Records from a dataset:
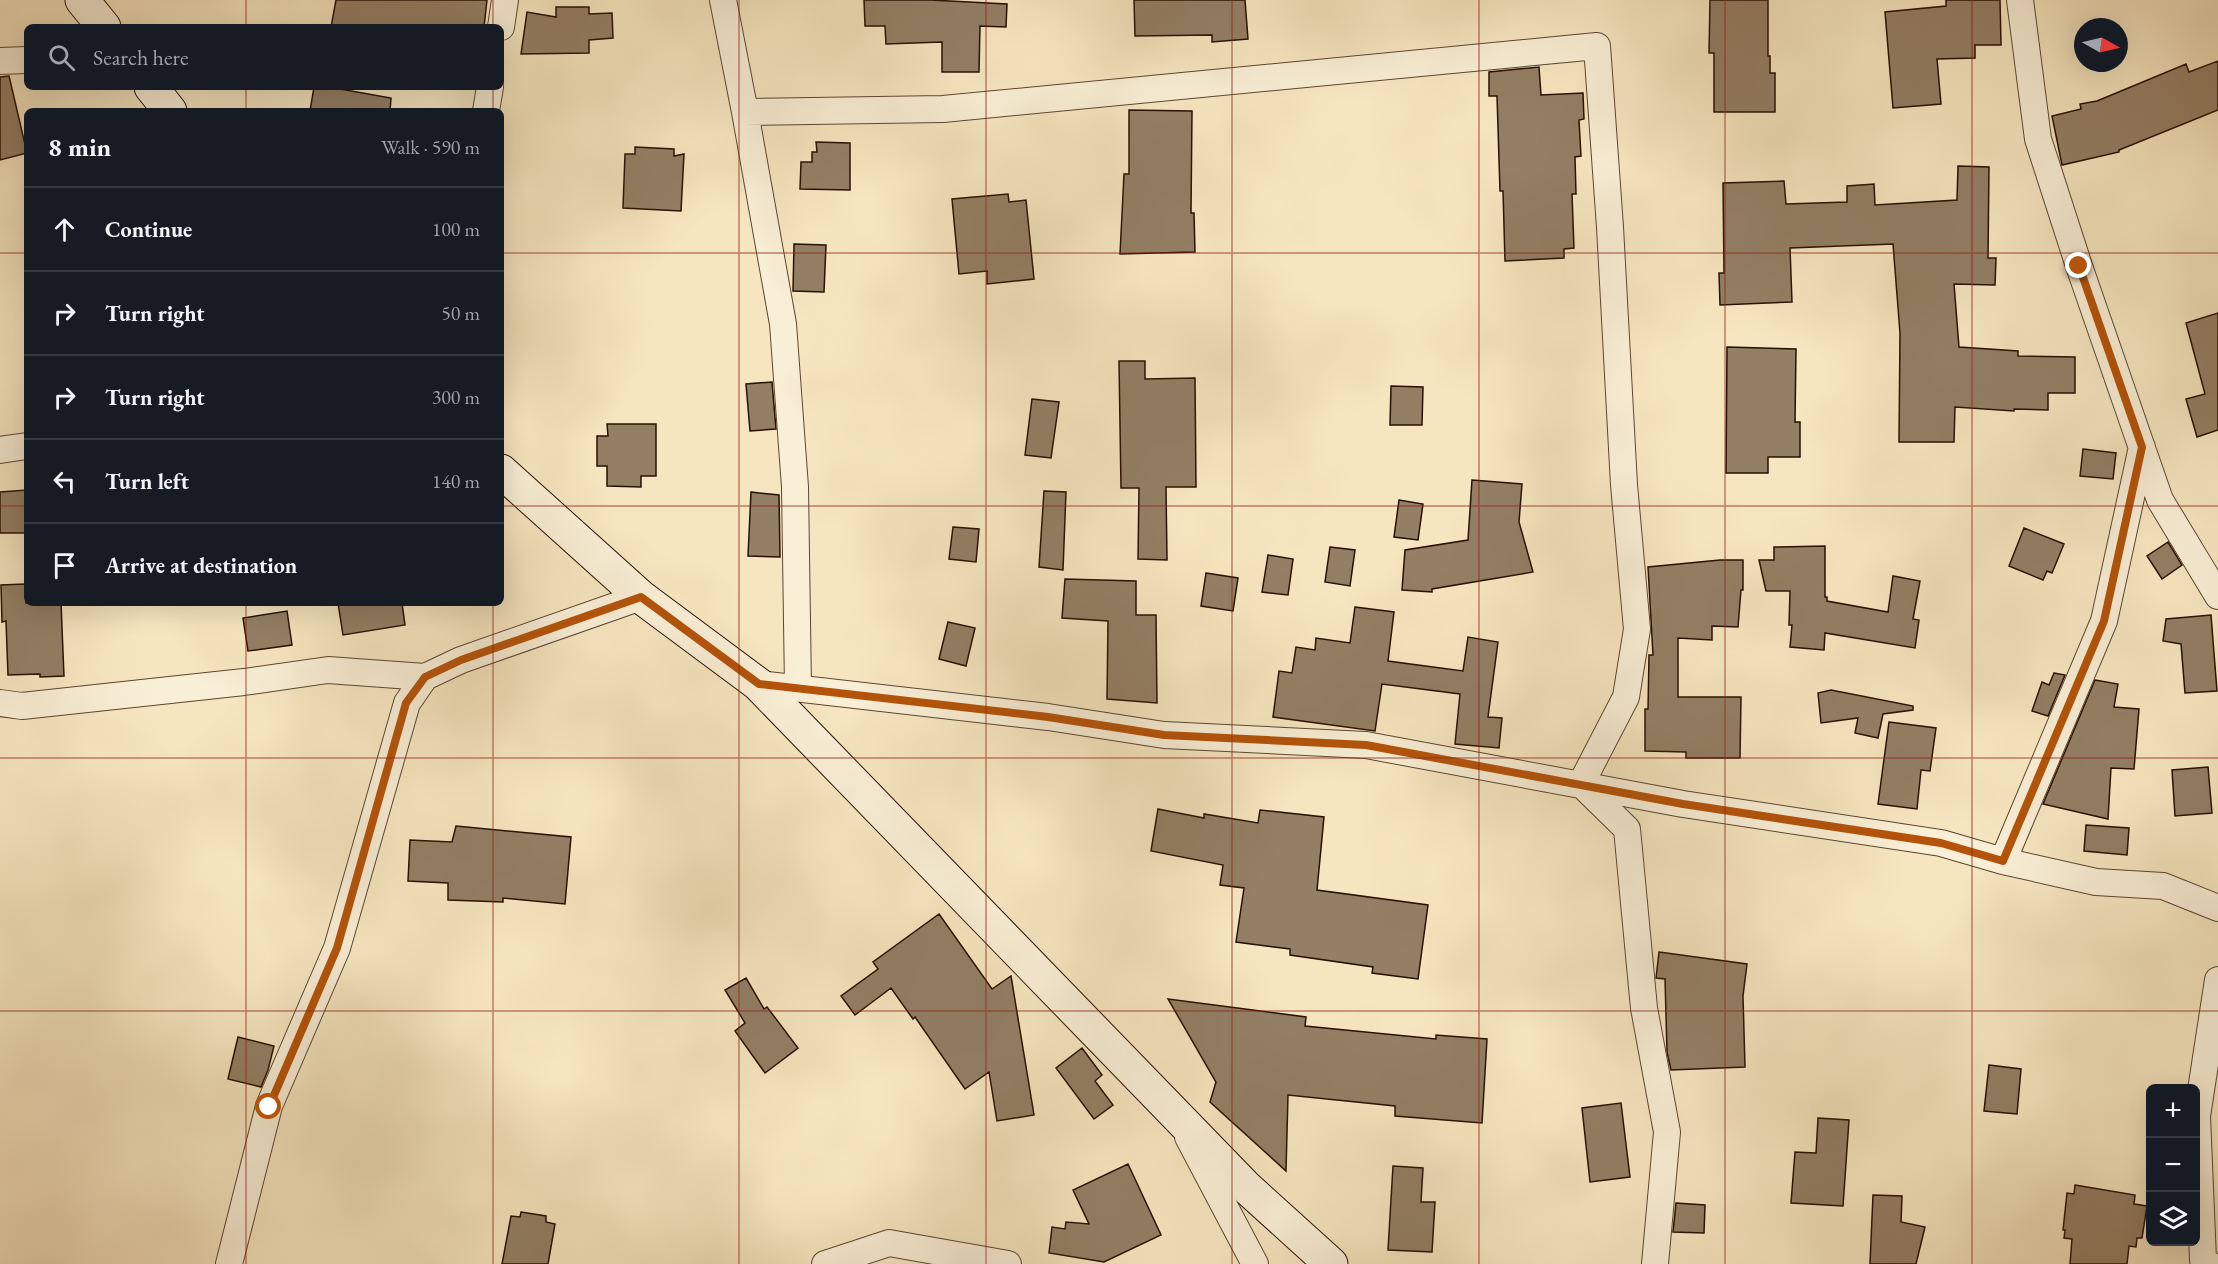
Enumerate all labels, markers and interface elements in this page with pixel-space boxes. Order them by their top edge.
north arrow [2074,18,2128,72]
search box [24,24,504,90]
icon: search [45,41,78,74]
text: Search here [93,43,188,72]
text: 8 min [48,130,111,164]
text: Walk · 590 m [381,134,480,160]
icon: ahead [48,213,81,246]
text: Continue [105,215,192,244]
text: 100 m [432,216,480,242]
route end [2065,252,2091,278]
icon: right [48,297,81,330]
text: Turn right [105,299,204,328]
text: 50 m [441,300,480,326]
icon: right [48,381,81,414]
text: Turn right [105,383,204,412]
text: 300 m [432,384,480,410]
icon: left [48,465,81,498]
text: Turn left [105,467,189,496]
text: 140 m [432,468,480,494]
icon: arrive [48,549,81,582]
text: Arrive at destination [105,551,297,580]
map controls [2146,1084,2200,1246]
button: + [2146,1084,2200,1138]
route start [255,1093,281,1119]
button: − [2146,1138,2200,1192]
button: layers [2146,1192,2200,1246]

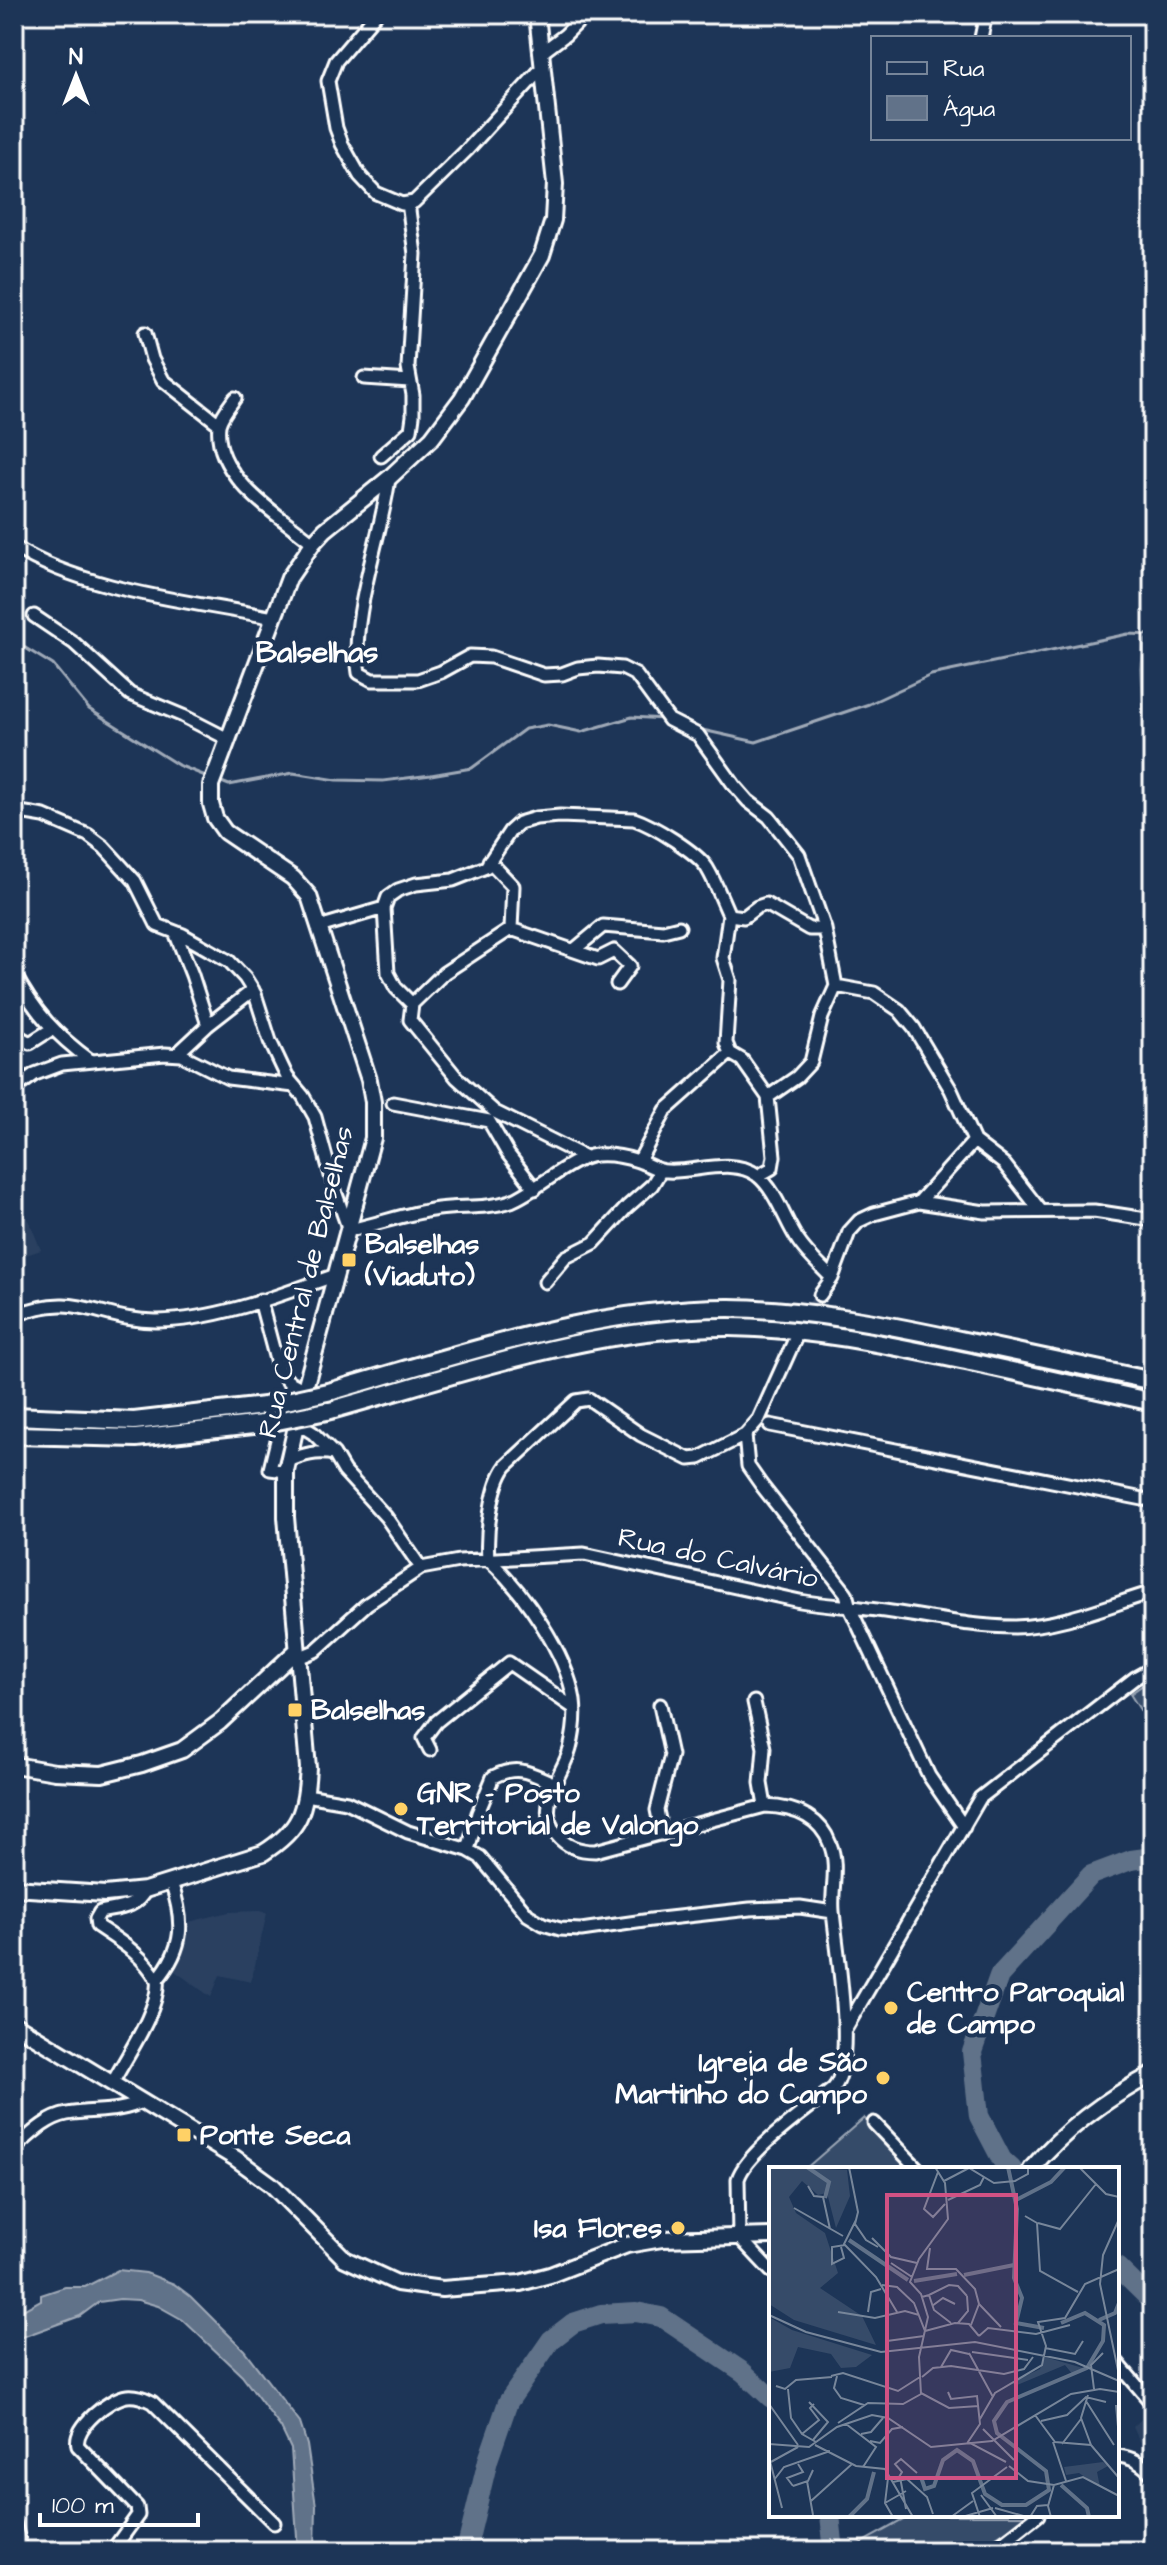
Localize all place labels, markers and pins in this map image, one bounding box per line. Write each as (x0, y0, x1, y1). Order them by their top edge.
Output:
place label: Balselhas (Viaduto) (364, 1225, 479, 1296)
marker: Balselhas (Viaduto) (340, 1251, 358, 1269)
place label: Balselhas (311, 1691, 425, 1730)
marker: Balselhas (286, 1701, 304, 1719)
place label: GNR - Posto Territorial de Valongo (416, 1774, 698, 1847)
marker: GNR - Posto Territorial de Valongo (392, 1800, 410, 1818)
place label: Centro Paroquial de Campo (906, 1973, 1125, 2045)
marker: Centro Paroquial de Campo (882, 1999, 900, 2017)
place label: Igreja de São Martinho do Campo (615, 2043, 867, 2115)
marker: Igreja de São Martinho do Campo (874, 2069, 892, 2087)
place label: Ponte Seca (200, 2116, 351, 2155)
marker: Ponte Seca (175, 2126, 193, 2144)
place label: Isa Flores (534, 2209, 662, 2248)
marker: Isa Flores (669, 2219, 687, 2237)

### PROBLEM REQUIREMENTS:
Output the entries verbatim, skipping images.

### ANSWER AREA:
Enumerate all labels, markers and interface elements in this page with pixel-space boxes. Order them by their top edge.
north arrow [2074,18,2128,72]
search box [24,24,504,90]
icon: search [45,41,78,74]
text: Search here [93,43,188,72]
text: 8 min [48,130,111,164]
text: Walk · 590 m [381,134,480,160]
icon: ahead [48,213,81,246]
text: Continue [105,215,192,244]
text: 100 m [432,216,480,242]
route end [2065,252,2091,278]
icon: right [48,297,81,330]
text: Turn right [105,299,204,328]
text: 50 m [441,300,480,326]
icon: right [48,381,81,414]
text: Turn right [105,383,204,412]
text: 300 m [432,384,480,410]
icon: left [48,465,81,498]
text: Turn left [105,467,189,496]
text: 140 m [432,468,480,494]
icon: arrive [48,549,81,582]
text: Arrive at destination [105,551,297,580]
map controls [2146,1084,2200,1246]
button: + [2146,1084,2200,1138]
route start [255,1093,281,1119]
button: − [2146,1138,2200,1192]
button: layers [2146,1192,2200,1246]

Localize all place labels, markers and pins in this map image, one bounding box per line. Write each as (x0, y0, x1, y1). Order them by their top edge.
Output:
place label: Balselhas (Viaduto) (364, 1225, 479, 1296)
marker: Balselhas (Viaduto) (340, 1251, 358, 1269)
place label: Balselhas (311, 1691, 425, 1730)
marker: Balselhas (286, 1701, 304, 1719)
place label: GNR - Posto Territorial de Valongo (416, 1774, 698, 1847)
marker: GNR - Posto Territorial de Valongo (392, 1800, 410, 1818)
place label: Centro Paroquial de Campo (906, 1973, 1125, 2045)
marker: Centro Paroquial de Campo (882, 1999, 900, 2017)
place label: Igreja de São Martinho do Campo (615, 2043, 867, 2115)
marker: Igreja de São Martinho do Campo (874, 2069, 892, 2087)
place label: Ponte Seca (200, 2116, 351, 2155)
marker: Ponte Seca (175, 2126, 193, 2144)
place label: Isa Flores (534, 2209, 662, 2248)
marker: Isa Flores (669, 2219, 687, 2237)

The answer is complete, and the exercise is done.